WHAT THE TASK ASKS: Present each line of the entries below that holds the word "voor".
[Start of Attachment]
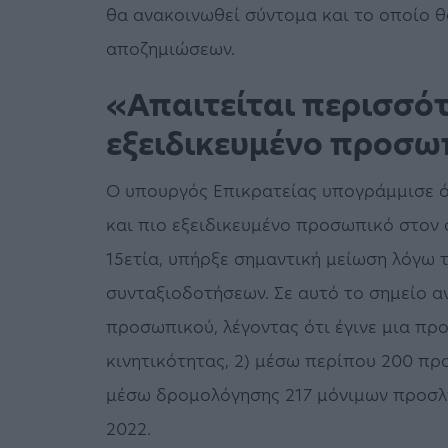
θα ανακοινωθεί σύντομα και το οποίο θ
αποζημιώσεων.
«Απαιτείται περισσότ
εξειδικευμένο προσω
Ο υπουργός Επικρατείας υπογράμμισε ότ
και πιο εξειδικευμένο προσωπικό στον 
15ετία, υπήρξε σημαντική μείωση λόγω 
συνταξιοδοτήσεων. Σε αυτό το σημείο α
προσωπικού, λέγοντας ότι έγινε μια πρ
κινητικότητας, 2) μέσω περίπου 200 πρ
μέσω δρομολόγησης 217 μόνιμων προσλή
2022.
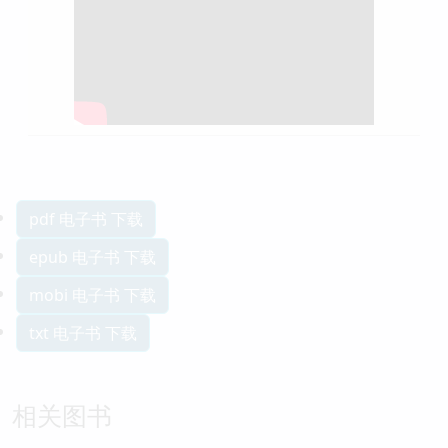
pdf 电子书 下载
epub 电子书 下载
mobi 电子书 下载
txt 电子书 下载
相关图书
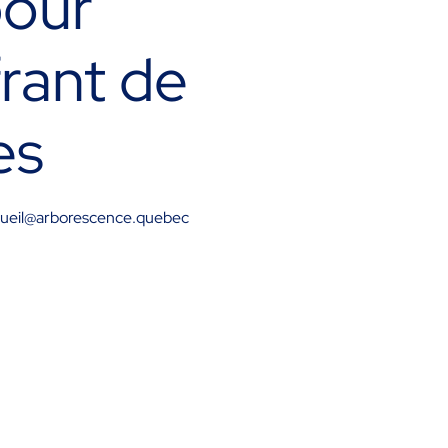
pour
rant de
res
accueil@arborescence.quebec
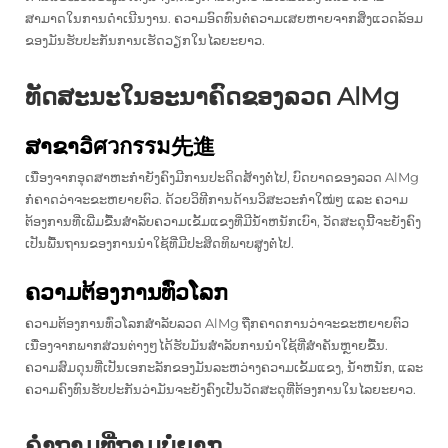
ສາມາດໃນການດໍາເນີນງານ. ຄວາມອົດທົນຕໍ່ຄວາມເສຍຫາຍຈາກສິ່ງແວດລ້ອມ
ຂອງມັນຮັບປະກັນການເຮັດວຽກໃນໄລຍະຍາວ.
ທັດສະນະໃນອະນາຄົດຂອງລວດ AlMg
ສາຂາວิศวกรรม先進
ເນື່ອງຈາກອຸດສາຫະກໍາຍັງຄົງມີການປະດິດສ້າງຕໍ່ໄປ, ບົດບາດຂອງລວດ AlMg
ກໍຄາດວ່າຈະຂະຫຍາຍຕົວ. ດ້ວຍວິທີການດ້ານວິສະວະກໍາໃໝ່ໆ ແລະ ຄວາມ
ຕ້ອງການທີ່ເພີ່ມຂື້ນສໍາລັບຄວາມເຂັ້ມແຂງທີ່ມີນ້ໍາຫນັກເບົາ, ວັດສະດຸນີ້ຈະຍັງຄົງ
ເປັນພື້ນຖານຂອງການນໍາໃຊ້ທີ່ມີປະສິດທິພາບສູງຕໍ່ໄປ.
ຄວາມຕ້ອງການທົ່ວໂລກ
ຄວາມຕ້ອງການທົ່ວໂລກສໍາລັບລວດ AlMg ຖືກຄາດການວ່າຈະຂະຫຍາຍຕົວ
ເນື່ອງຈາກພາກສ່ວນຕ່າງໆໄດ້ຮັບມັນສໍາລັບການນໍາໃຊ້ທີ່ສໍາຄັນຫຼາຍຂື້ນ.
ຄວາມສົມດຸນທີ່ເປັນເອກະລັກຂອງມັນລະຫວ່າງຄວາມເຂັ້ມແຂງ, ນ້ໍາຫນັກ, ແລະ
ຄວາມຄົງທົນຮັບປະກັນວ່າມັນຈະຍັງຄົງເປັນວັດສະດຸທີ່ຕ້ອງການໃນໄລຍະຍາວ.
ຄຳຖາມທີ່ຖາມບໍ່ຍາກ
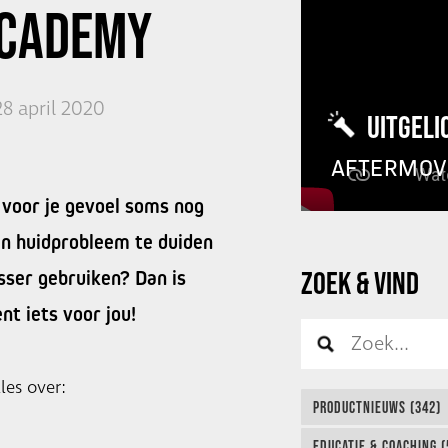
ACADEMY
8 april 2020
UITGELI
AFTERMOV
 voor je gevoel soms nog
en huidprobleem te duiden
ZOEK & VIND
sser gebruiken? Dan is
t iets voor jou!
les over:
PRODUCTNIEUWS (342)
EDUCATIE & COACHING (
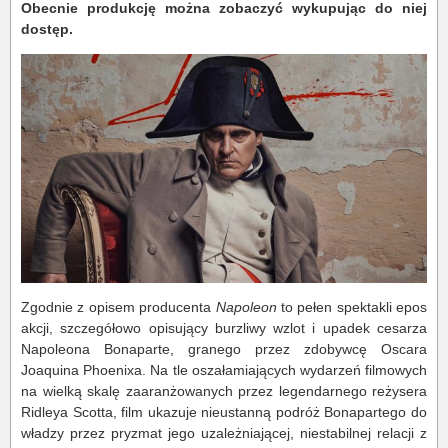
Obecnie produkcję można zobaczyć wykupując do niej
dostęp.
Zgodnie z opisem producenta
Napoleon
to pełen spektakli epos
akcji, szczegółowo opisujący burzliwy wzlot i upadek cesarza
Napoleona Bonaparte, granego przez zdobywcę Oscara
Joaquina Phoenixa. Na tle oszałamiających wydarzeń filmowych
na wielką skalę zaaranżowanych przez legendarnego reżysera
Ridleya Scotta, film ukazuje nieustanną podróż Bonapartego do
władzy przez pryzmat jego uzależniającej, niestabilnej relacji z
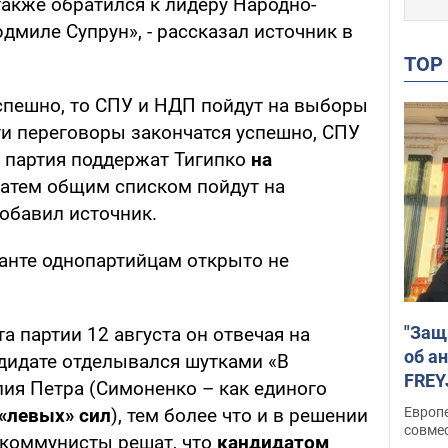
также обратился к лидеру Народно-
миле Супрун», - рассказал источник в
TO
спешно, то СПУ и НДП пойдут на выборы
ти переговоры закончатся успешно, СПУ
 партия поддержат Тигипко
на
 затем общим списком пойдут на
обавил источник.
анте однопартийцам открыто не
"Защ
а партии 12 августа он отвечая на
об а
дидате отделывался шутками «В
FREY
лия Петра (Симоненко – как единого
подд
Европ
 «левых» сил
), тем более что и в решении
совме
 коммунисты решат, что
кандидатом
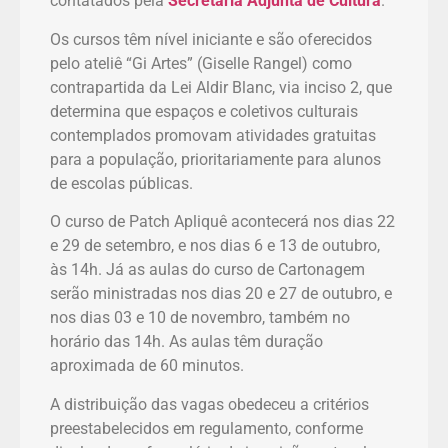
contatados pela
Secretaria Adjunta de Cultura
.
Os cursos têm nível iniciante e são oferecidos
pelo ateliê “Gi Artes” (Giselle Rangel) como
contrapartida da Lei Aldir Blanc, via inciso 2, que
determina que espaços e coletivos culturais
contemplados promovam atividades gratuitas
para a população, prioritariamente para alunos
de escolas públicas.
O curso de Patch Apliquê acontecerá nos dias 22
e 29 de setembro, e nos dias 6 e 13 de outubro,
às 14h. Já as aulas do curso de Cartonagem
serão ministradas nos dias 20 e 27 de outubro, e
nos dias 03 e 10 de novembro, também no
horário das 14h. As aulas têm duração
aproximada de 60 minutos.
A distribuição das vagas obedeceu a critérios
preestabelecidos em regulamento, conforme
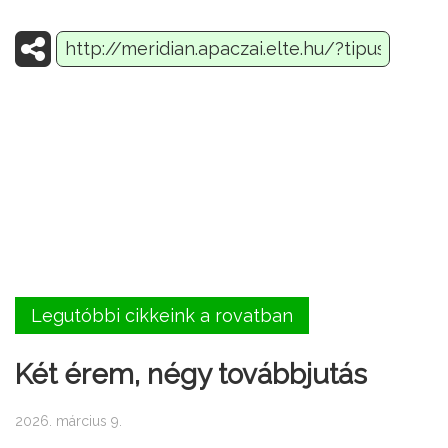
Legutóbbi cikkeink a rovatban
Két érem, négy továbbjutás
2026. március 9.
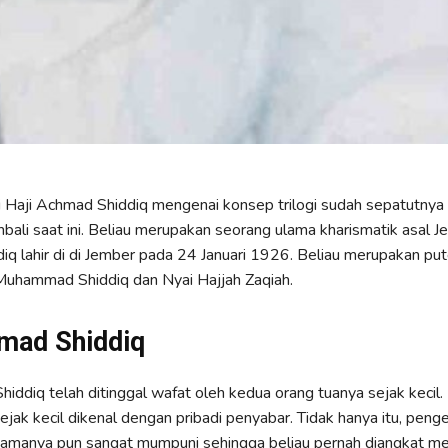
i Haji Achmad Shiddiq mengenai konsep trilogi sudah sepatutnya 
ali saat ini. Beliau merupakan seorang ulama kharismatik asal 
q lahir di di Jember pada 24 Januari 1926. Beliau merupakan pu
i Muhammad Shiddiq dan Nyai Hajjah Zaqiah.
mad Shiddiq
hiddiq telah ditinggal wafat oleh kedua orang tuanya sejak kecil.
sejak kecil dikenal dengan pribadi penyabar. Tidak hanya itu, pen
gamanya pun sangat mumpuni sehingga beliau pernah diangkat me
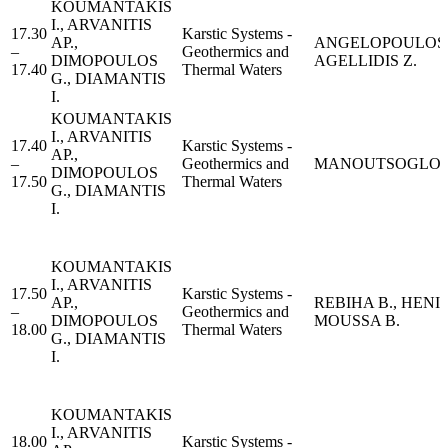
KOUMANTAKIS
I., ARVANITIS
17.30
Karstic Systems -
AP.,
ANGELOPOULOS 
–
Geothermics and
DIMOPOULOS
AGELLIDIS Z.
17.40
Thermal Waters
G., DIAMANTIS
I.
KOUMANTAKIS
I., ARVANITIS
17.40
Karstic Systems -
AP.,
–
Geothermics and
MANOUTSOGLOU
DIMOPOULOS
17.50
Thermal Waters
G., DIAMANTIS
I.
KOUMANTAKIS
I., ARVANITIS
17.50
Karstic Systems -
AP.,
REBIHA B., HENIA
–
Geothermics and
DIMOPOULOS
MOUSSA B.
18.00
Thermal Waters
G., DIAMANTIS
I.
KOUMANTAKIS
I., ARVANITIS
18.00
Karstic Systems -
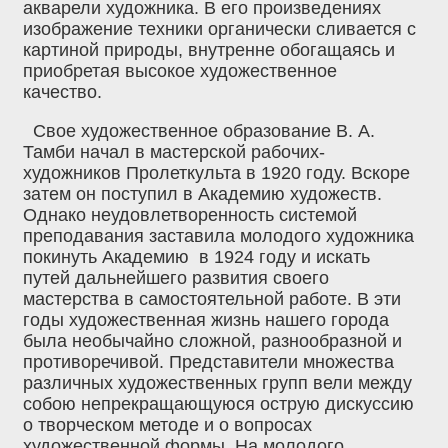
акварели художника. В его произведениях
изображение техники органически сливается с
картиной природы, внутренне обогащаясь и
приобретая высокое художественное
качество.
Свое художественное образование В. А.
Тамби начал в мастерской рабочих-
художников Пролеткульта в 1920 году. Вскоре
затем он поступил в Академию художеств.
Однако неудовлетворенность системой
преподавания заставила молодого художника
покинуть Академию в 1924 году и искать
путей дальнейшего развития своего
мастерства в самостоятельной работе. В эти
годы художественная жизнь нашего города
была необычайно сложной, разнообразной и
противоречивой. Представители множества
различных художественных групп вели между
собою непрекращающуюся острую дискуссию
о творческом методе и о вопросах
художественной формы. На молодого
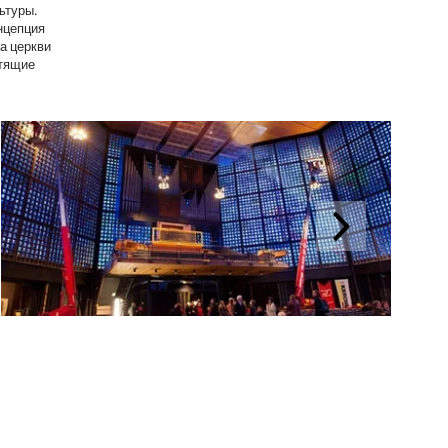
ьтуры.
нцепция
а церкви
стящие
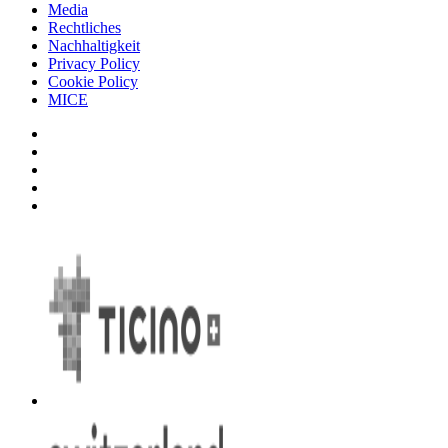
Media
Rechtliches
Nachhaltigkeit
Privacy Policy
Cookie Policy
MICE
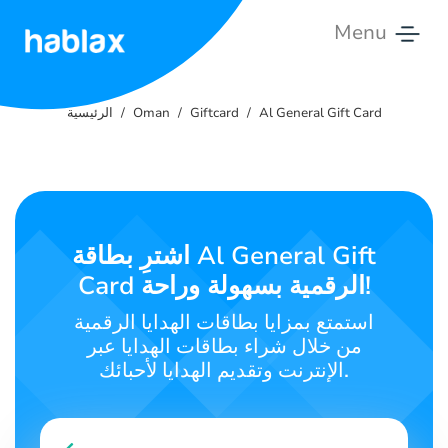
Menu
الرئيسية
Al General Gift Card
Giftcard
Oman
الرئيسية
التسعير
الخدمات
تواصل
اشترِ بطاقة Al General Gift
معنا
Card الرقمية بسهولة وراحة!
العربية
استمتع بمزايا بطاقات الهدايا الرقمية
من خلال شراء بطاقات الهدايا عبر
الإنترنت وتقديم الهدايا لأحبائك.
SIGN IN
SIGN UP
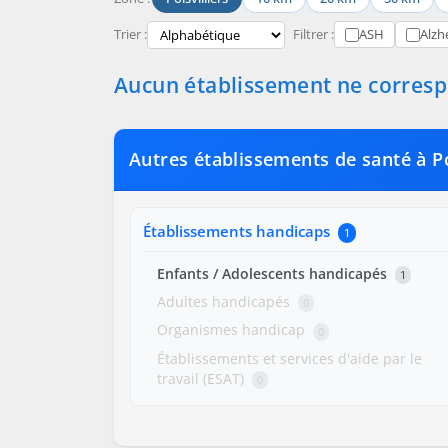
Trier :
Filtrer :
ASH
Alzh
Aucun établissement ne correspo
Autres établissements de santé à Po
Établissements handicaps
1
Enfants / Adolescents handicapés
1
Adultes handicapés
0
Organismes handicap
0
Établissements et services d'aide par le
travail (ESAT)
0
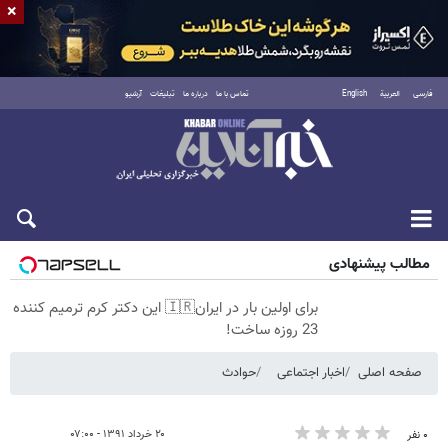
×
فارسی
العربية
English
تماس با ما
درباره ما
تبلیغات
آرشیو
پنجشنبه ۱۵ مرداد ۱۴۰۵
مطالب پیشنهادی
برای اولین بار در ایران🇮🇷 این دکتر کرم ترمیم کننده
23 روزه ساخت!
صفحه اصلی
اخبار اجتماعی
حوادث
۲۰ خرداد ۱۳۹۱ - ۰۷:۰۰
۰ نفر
[End of Attachment]
YOUR SOLUTION:
 voor je gevoel soms nog
t iets voor jou!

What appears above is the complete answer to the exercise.